When you start SndBus, it uses pw-loopback to spawn two virtual nodes: SndBus Sink and SndBus Virtual mic. Think of the Sink as a mixing deck; This is where the hardware mic and soundboard sounds combine into one stream. From there, the stream is routed to the SndBus Virtual mic - a node that apps like Discord or OBS see as a regular microphone.
To actually get the sounds into that plumbing, SndBus uses miniaudio. SndBus inits two playback engines: virtual (for pushing samples to the sink) and monitor (for, well, monitoring :P)
Because the audio is only ROUTED rather than processed internally, SndBus stays lightweight and avoids large latency or CPU overhead.
Your mic audio is linked directly to the sink via PipeWire, meaning your voice never actually passes through the app.
It's also extremely flexible. If you prefer to mix your voice and sounds separately in OBS, you can just set the input in SndBus to "None" and use the virtual mic just for sound effects.

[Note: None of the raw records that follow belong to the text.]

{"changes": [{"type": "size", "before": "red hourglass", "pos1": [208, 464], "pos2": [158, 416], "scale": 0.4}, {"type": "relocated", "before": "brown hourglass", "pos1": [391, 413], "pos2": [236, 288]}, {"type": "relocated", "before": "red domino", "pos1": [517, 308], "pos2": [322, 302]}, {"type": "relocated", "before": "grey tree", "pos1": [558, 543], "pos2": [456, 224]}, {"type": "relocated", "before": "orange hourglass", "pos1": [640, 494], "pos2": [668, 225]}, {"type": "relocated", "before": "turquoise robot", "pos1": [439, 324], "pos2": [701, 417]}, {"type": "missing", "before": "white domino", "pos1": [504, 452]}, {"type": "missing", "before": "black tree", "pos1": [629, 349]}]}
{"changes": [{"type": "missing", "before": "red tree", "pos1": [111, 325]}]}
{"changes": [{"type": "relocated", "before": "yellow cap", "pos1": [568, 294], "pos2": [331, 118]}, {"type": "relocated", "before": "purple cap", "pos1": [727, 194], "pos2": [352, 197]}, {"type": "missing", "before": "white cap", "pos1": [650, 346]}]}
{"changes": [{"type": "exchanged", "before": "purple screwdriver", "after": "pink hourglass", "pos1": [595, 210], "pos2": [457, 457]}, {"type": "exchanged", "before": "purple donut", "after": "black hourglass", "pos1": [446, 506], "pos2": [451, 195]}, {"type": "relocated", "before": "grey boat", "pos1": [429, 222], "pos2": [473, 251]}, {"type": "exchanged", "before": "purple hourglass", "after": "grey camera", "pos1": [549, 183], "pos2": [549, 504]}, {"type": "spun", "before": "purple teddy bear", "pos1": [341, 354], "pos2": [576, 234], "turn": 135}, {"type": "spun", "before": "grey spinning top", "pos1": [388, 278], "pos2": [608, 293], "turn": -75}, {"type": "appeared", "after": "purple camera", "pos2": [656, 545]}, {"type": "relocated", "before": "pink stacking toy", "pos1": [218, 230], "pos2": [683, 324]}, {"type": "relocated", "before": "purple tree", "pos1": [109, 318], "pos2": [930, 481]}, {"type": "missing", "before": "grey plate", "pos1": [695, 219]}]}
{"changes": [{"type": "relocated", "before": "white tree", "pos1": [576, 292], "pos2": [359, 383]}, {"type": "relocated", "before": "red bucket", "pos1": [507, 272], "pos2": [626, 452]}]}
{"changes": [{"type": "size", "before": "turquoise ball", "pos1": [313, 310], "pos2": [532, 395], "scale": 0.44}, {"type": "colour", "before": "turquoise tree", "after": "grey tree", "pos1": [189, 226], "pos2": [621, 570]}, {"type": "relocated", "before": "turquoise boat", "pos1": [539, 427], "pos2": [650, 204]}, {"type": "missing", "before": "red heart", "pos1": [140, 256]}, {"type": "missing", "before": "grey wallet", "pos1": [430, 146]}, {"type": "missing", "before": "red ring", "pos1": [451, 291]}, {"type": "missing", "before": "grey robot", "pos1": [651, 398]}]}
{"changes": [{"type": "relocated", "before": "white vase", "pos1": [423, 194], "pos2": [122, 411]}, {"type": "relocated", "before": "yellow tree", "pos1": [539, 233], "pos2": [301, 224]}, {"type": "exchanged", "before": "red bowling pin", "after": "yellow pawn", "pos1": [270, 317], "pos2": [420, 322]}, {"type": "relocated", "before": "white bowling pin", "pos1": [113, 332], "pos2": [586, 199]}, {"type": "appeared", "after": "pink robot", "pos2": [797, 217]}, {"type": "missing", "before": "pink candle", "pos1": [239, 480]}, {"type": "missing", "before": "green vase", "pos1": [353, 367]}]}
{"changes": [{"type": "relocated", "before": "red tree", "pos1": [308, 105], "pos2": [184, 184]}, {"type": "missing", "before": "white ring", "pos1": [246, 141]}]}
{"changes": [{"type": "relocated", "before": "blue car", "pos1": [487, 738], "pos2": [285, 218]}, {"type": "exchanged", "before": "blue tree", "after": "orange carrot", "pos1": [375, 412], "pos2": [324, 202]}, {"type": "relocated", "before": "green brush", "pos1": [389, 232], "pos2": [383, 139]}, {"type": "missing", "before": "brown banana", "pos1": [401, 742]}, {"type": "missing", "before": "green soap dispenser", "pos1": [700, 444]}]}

You also get full control of the monitoring - select any device, or disable it entirely.
Roadmap
- Run in the background with QSystemTrayIcon
- Hotkeys using Wayland's global shortcut protocols
Building from source
Dependencies:
- Qt 6.x (Core, Gui, Qml, Quick, Widgets)
- PipeWire and WirePlumber
- CMake
git clone https://git.ignis621.net/ignis621/sndbus.git
cd sndbus
mkdir build && cd build
cmake ..
make
./sndbus
License
This project is licensed under the GNU General Public License v3.0 (GPLv3).
You are free to use, modify, and distribute this software, but any modified versions or derivative works must also be open-source and distributed under the same GPLv3 license.
See the LICENSE file for the full legal text.